London’s Metropolitan Police force said the trash cans were removed from behind shops in the city of Salisbury, 90 miles (145 kilometers) southwest of London. The move follows conversations between detectives and 45-year-old Charlie Rowley, who is recovering from the June poisoning. His partner Dawn Sturgess, 44, died on July 8, just over a week after the pair were exposed to the nerve agent Novichok.
British police think the couple accidently found and handled a bottle containing the military-grade nerve agent.

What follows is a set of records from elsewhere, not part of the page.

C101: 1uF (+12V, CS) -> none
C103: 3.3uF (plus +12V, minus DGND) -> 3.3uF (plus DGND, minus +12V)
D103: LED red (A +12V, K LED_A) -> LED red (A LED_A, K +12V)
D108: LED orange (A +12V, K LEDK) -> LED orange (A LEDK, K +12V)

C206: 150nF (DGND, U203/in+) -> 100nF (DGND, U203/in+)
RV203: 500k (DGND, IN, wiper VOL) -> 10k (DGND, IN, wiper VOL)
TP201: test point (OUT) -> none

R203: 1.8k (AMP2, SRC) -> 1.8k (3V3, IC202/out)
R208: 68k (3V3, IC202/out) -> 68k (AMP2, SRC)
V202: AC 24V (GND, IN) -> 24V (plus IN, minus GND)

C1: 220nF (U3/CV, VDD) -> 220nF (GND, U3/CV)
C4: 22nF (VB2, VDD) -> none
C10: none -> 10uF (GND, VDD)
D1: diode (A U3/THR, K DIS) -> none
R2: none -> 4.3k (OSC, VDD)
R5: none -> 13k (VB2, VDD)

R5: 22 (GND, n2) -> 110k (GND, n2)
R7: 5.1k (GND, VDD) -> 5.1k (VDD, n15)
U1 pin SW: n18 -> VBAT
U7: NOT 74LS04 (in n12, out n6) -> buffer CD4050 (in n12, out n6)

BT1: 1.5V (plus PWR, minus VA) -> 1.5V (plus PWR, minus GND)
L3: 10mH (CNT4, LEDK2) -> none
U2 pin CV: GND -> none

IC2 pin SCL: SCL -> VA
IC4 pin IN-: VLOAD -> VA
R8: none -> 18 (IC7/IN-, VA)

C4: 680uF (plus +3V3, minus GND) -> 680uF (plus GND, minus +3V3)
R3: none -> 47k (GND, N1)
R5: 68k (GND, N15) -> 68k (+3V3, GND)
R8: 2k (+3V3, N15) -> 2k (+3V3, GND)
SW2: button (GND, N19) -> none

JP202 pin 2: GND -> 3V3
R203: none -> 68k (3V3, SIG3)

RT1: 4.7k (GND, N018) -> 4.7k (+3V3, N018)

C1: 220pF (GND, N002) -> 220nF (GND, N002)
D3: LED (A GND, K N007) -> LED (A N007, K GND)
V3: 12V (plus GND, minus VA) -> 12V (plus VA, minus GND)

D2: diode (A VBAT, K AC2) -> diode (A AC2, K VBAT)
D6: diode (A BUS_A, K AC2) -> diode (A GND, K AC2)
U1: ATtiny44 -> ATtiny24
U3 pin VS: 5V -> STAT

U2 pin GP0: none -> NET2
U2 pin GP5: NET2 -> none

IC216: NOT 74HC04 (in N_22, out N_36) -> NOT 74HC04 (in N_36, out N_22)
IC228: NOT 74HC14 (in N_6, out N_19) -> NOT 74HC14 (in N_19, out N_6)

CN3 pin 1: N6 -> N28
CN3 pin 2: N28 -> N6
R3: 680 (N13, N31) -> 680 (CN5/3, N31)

Rowley has told broadcaster ITV that Sturgess sprayed an oily liquid from the bottle on her wrists, thinking it was perfume, and collapsed minutes later. He said he got some of the substance on his hands but washed it off fairly quickly.
The same Soviet-developed toxin was used to attack former Russian spy Sergei Skripal and his daughter Yulia in Salisbury in March. They spent weeks hospitalized in critical condition and are now recovering in a secret location for their own protection.
Britain blames the Russian government for the attack on the Skripals, a claim Moscow denies. Their poisoning ignited a diplomatic confrontation in which hundreds of envoys were expelled by both Russia and Western nations.